Bucks star Giannis Antetokounmpo has won the NBA's Defensive Player of the Year award.

Bucks star Giannis Antetokounmpo has won the NBA's Defensive Player of the Year award, the NBA announced Tuesday. 

The anchor of Milwaukee's stellar unit had 75 first-place votes, 18 second-place votes and three third-place votes. Lakers big Anthony Davis finished second in the voting while Jazz center Rudy Gobert, 76ers guard Ben Simmons and Heat forward Bam Adebayo finished third, fourth and fifth, respectively. 

"Congrats to Giannis on being named Defensive Player of the Year," head coach Mike Budenholzer said on TNT's Inside the NBA. "His commitment to defending, his commitment to winning is beyond incredible. He impacts the game with his blocked shots, with his rebounding, with his ability to guard all five positions, his chase down blocks, his challenge to do everything defensively. His talent is beyond special and combined with his team, it's made for a very special moment and for us to recognize him as the Defensive Player of the Year."

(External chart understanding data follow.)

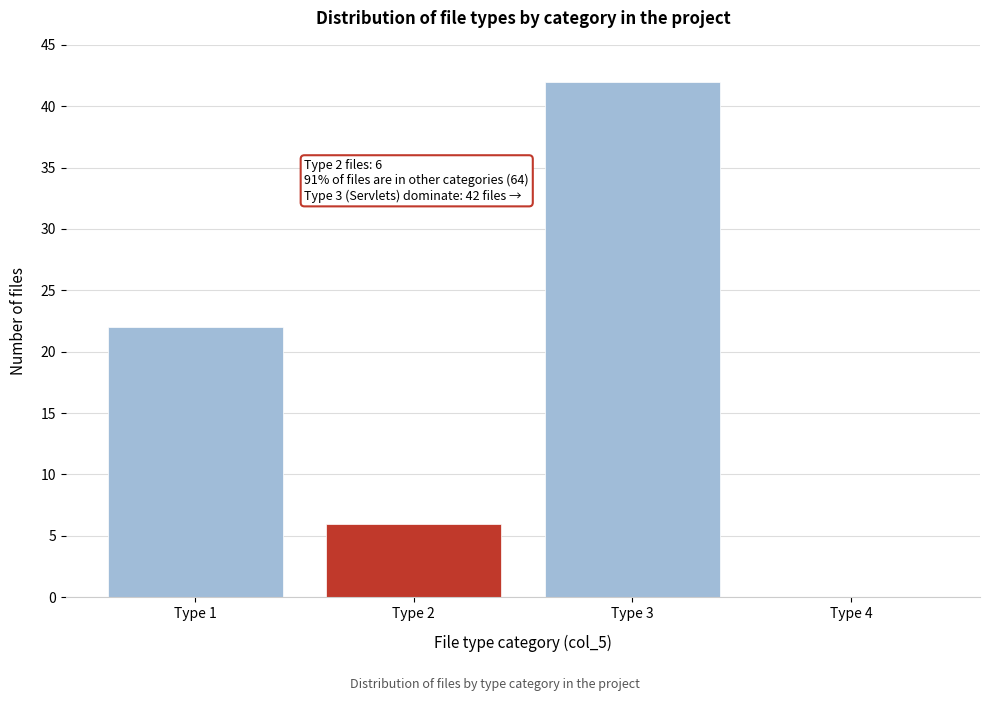

Reading left to right, list all the values displayed in this chart.

Type 1=22	Type 2=6	Type 3=42	Type 4=0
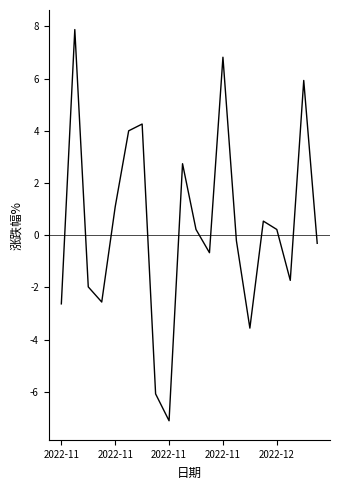

Does the chart display data point markers on the line(s)?

No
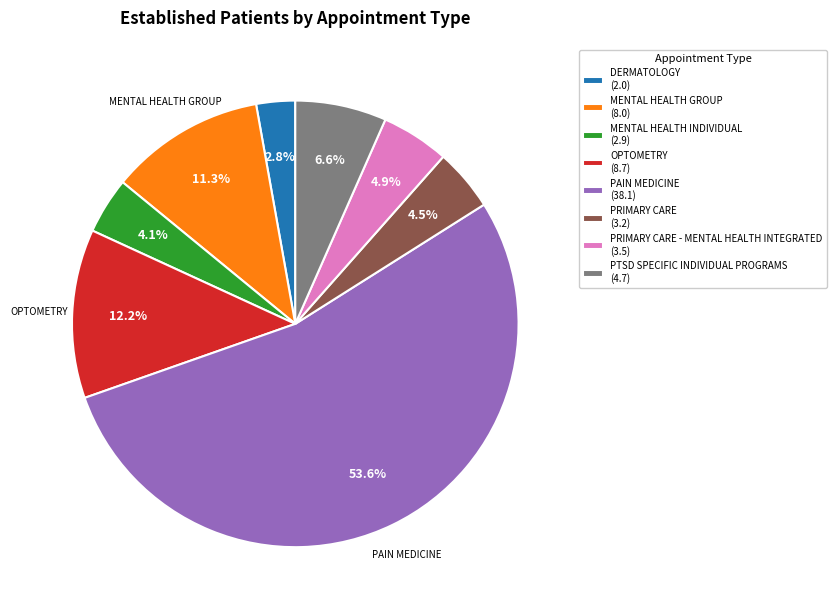

Which category has the biggest portion of the pie?

PAIN MEDICINE (38.1)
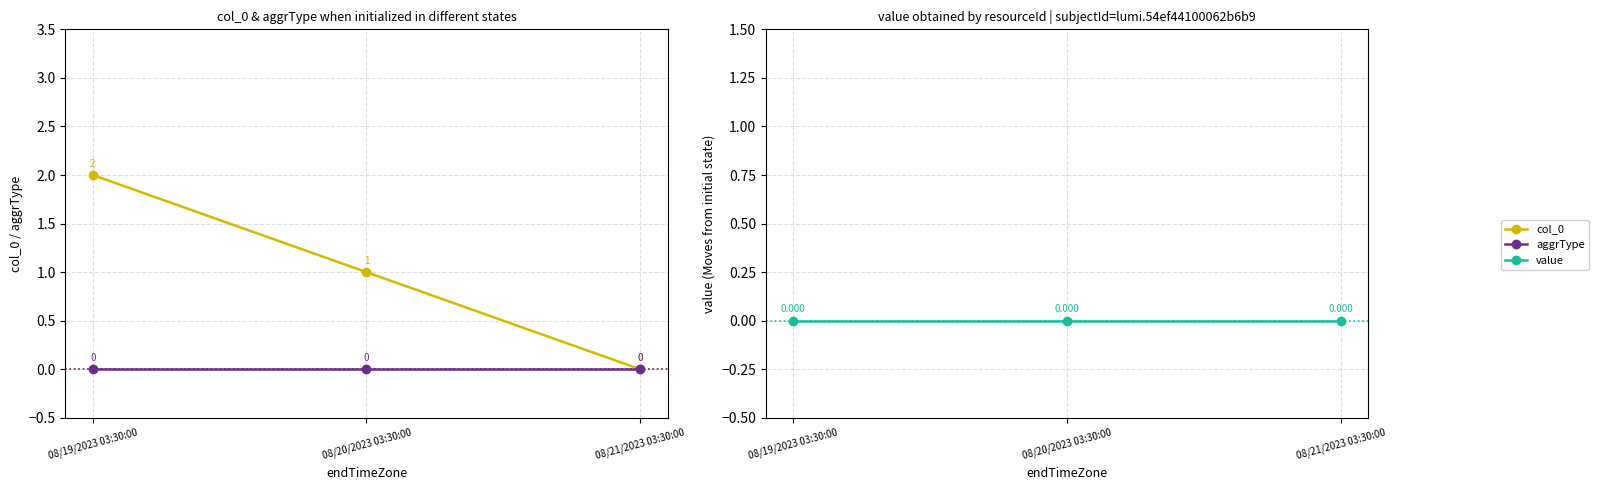

Count the number of data series in this chart.

3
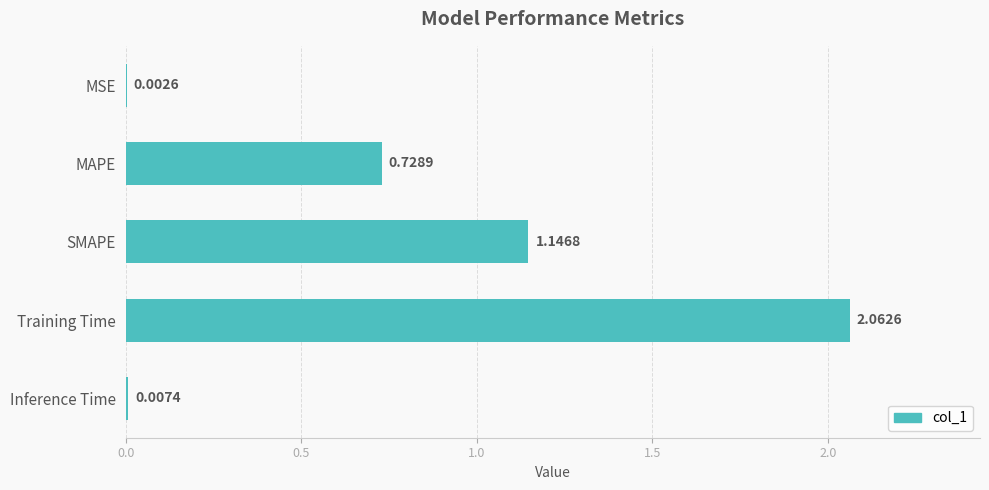

Where is the data nearest to the value 1?

SMAPE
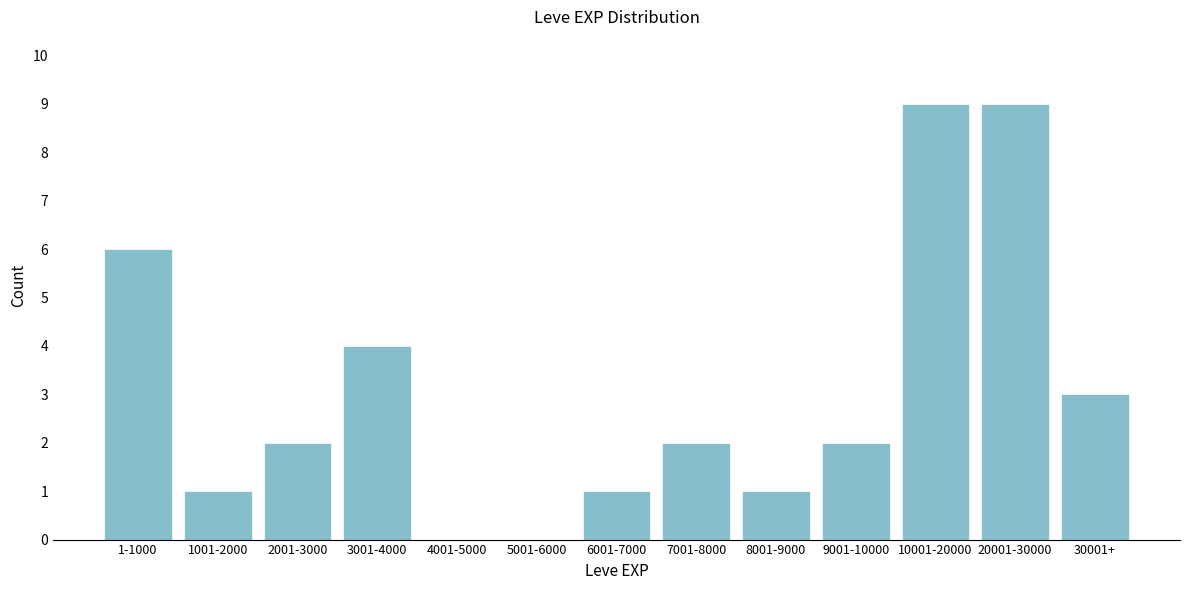

Reading left to right, transcribe all the data shown in this chart.

1-1000=6	1001-2000=1	2001-3000=2	3001-4000=4	4001-5000=0	5001-6000=0	6001-7000=1	7001-8000=2	8001-9000=1	9001-10000=2	10001-20000=9	20001-30000=9	30001+=3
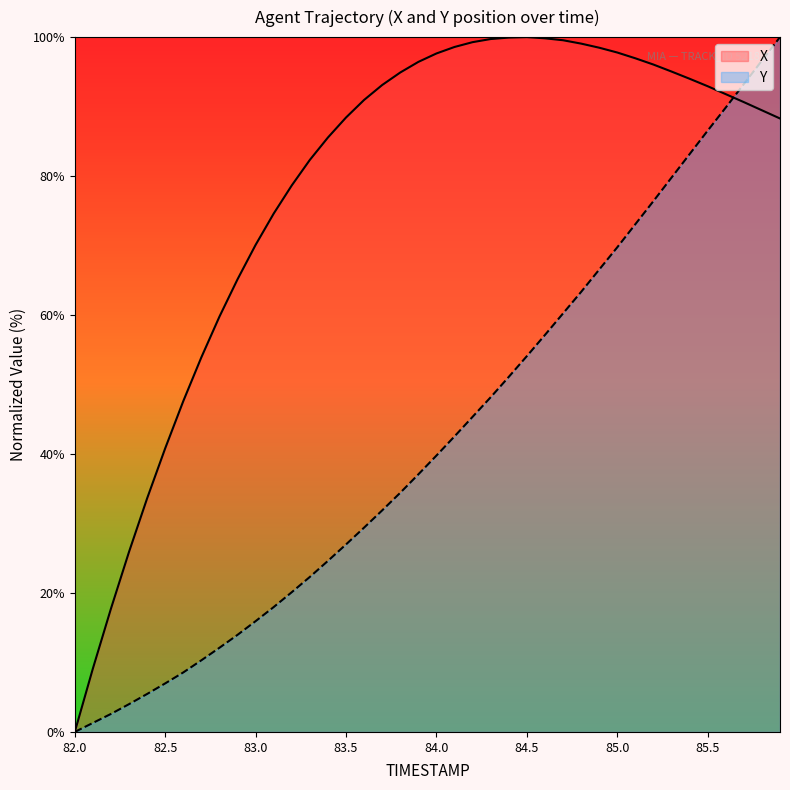

Where does the X series first go above 91?

83.7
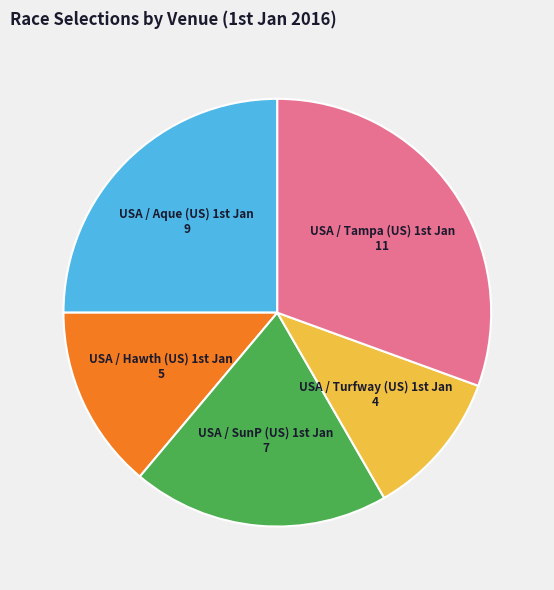

Count the number of slices in the pie.

5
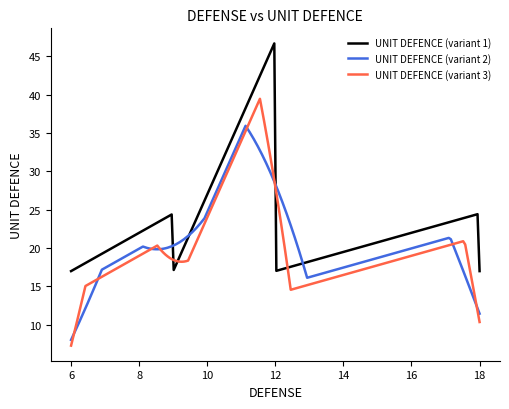

List the series in order of their peak value, lowest first.

UNIT DEFENCE (variant 2), UNIT DEFENCE (variant 3), UNIT DEFENCE (variant 1)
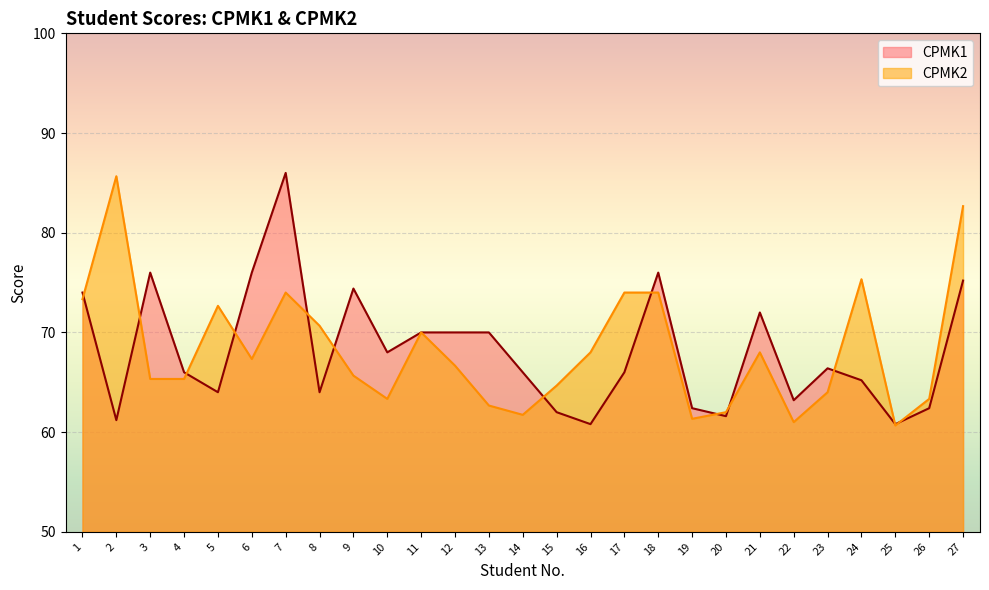

Where is CPMK1 nearest to the value 73?

1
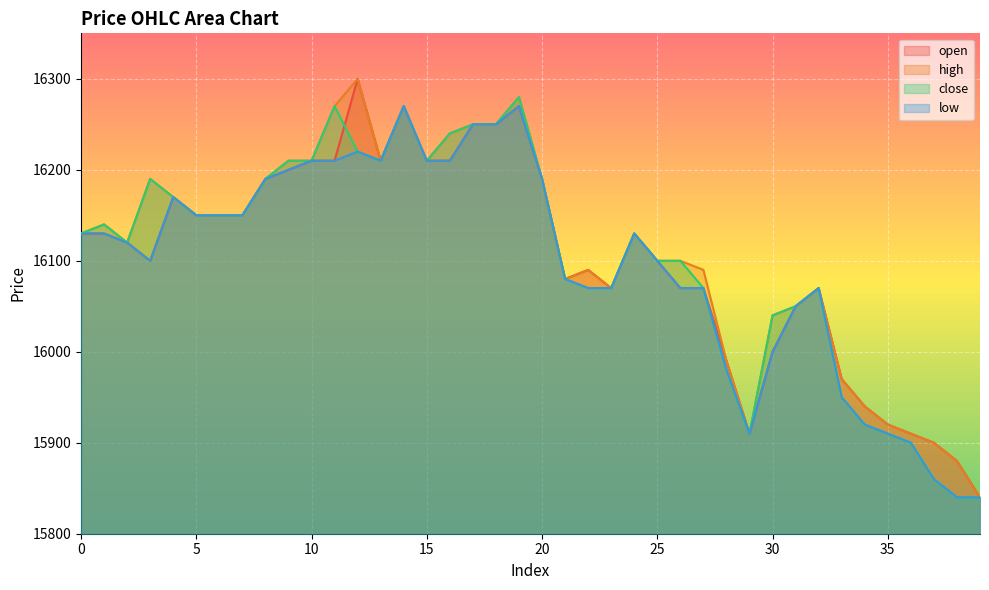

At which category does open reach its first local peak?

4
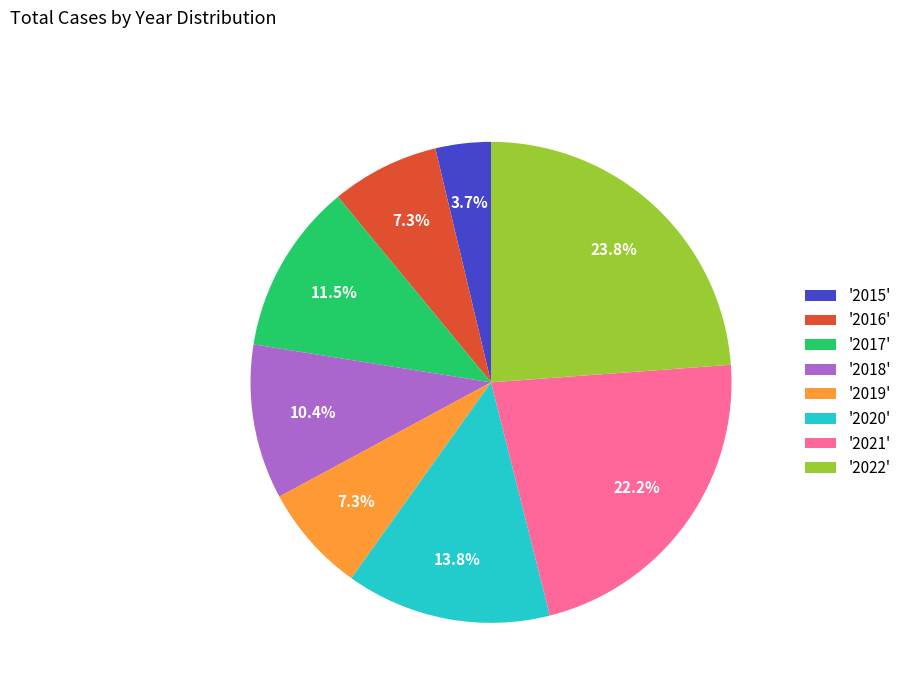

Is there any slice that represents more than half of the pie?

No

In games played through March 11, Antetokounmpo led the Bucks to the NBA’s best defensive rating as they allowed 101.6 points per 100 possessions. From the start of the regular season through the March 11 stoppage, Milwaukee’s opponents also shot an NBA-low 41.3% from the field.

Antetokounmpo won the 2018–19 MVP award and is favored to take home the 2019–20 award. Only Michael Jordan and Hakeem Olajuwon won both the MVP and Defensive Player of the Year award in the same season. Just five players in league history have won both awards in the same career. 

The Bucks look to close out the Magic on Wednesday and advance to the Eastern Conference semifinals. Tipoff for Wednesday's game is at 4 p.m. ET.